And Sara, standing alone and regretful that the friend had been lost in the lover, never guessed that Tim’s love was a thread which was destined to cross and re-cross those other threads held by the fingers of Fate until it had tangled the whole fabric of her life.
CHAPTER V
THE MAN IN THE TRAIN
“Oldhampton! Oldhampton! Change here for Motchley and Monkshaven!”
It was with a sigh of relief that Sara, in obedience to the warning raucously intoned by a hurrying porter, vacated her seat in the railway compartment in which she had travelled from Fallowdene. Her companions on the journey had been an elderly spinster and her maid, and as the former had insisted upon the exclusion of every breath of outside air, Sara felt half-suffocated by the time they ran into Oldhampton Junction. The Monkshaven train was already standing in the station, and, commissioning a porter to transfer her luggage, she sauntered leisurely along the platform, searching vainly for an empty compartment, where the regulation of the supply of oxygen would not depend upon the caprice of an old maid.

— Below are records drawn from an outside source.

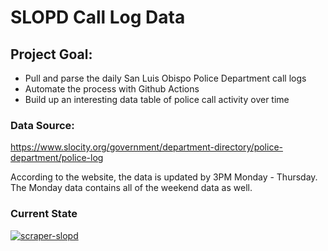 # SLOPD Call Log Data

## Project Goal: 
  + Pull and parse the daily San Luis Obispo Police Department call logs 
  + Automate the process with Github Actions
  + Build up an interesting data table of police call activity over time

### Data Source:
https://www.slocity.org/government/department-directory/police-department/police-log

According to the website, the data is updated by 3PM Monday - Thursday. The Monday data contains all of the weekend data as well.

### Current State
[![scraper-slopd](https://github.com/nagol/SLOPD_data/actions/workflows/main.yml/badge.svg)](https://github.com/nagol/SLOPD_data/actions/workflows/main.yml)
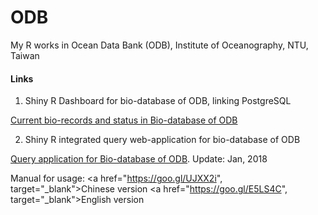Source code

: # ODB
My R works in Ocean Data Bank (ODB), Institute of Oceanography, NTU, Taiwan

#### Links
1. Shiny R Dashboard for bio-database of ODB, linking PostgreSQL

<a href="http://www.odb.ntu.edu.tw/biology/?page_id=925">Current bio-records and status in Bio-database of ODB</a> 

2. Shiny R integrated query web-application for bio-database of ODB

<a href="http://bio.odb.ntu.edu.tw/query/">Query application for Bio-database of ODB</a>. Update: Jan, 2018

Manual for usage:
<a href="https://goo.gl/UJXX2i", target="_blank">Chinese version</a>
<a href="https://goo.gl/E5LS4C", target="_blank">English version</a>


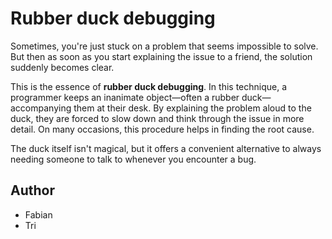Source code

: <!-- BEGIN TITLE -->
# Rubber duck debugging
<!-- END TITLE -->

<!-- BEGIN BODY -->
Sometimes, you're just stuck on a problem that seems impossible to solve. But then as soon as you start explaining the issue to a friend, the solution suddenly becomes clear.

This is the essence of **rubber duck debugging**. In this technique, a programmer keeps an inanimate object—often a rubber duck—accompanying them at their desk. By explaining the problem aloud to the duck, they are forced to slow down and think through the issue in more detail. On many occasions, this procedure helps in finding the root cause.

The duck itself isn't magical, but it offers a convenient alternative to always needing someone to talk to whenever you encounter a bug.
<!-- END BODY -->

## Author
<!-- BEGIN AUTHOR -->
- Fabian
- Tri
<!-- END AUTHOR -->
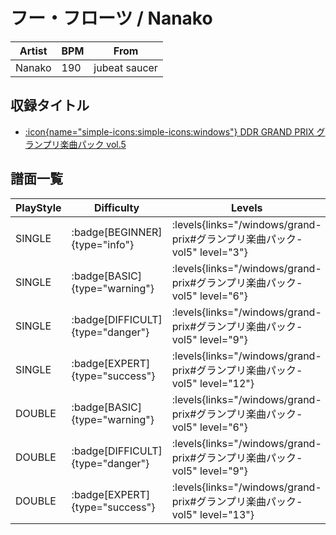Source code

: # フー・フローツ / Nanako

|Artist|BPM|From|
|------|---|----|
|Nanako|190|jubeat saucer|

## 収録タイトル

- [:icon{name="simple-icons:simple-icons:windows"} DDR GRAND PRIX グランプリ楽曲パック vol.5](/windows/grand-prix#グランプリ楽曲パック-vol5)

## 譜面一覧

|PlayStyle|Difficulty|Levels|Notes|Movie|
|---------|----------|------|-----|-----|
|SINGLE| :badge[BEGINNER]{type="info"}| :levels{links="/windows/grand-prix#グランプリ楽曲パック-vol5" level="3"}|142/0||
|SINGLE| :badge[BASIC]{type="warning"}| :levels{links="/windows/grand-prix#グランプリ楽曲パック-vol5" level="6"}|213/9||
|SINGLE| :badge[DIFFICULT]{type="danger"}| :levels{links="/windows/grand-prix#グランプリ楽曲パック-vol5" level="9"}|327/9||
|SINGLE| :badge[EXPERT]{type="success"}| :levels{links="/windows/grand-prix#グランプリ楽曲パック-vol5" level="12"}|428/7||
|DOUBLE| :badge[BASIC]{type="warning"}| :levels{links="/windows/grand-prix#グランプリ楽曲パック-vol5" level="6"}|209/8||
|DOUBLE| :badge[DIFFICULT]{type="danger"}| :levels{links="/windows/grand-prix#グランプリ楽曲パック-vol5" level="9"}|327/7||
|DOUBLE| :badge[EXPERT]{type="success"}| :levels{links="/windows/grand-prix#グランプリ楽曲パック-vol5" level="13"}|429/8||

The train appeared to be very full, but at last she espied a first-class smoking carriage which boasted but a single occupant—a man in the far corner, half-hidden behind the newspaper he was holding—and, tipping her porter, she stepped into the compartment and busied herself bestowing her hand-baggage in the rack.
The man in the corner abruptly lowered his newspaper.
“This be a smoker,” he remarked significantly.
Sara turned at the sound of his voice. The unwelcoming tones made it abundantly clear that the remainder of his thought ran: “And you’ve no business to get into it.” A spark of amusement lit itself in her eyes.
“The railway company indicate as much on the window,” she replied placidly, with a glance towards the Smoking Carriage label pasted against the pane.
There came no response, unless an irritated crackling of newspaper could be regarded as such—and the next moment, to the accompaniment of much banging of doors and a final shout of: “Stand away there!” the train began to move slowly out of the station.
Sara sat down with a sigh of relief that she had escaped her former travelling companions, with their unpleasant predilection for a vitiated atmosphere, and her thoughts wandered idly to the consideration of the man in the corner, to whom she was obviously an equally unwelcome fellow-passenger.
He had retired once more behind his newspaper, and practically all that was offered for her contemplation consisted of a pair of knee-breeches and well-cut leather leggings and two strong-looking, sun-tanned hands. These latter intrigued Sara considerably—their long, sensitive fingers and short, well-kept nails according curiously with their sunburnt suggestion of great physical strength and an outdoor life. She wished their owner would see fit to lower his newspaper once more, since her momentary glimpse of his face had supplied her with but little idea of his personality. And the hands, so full of contradictory suggestion, aroused her interest.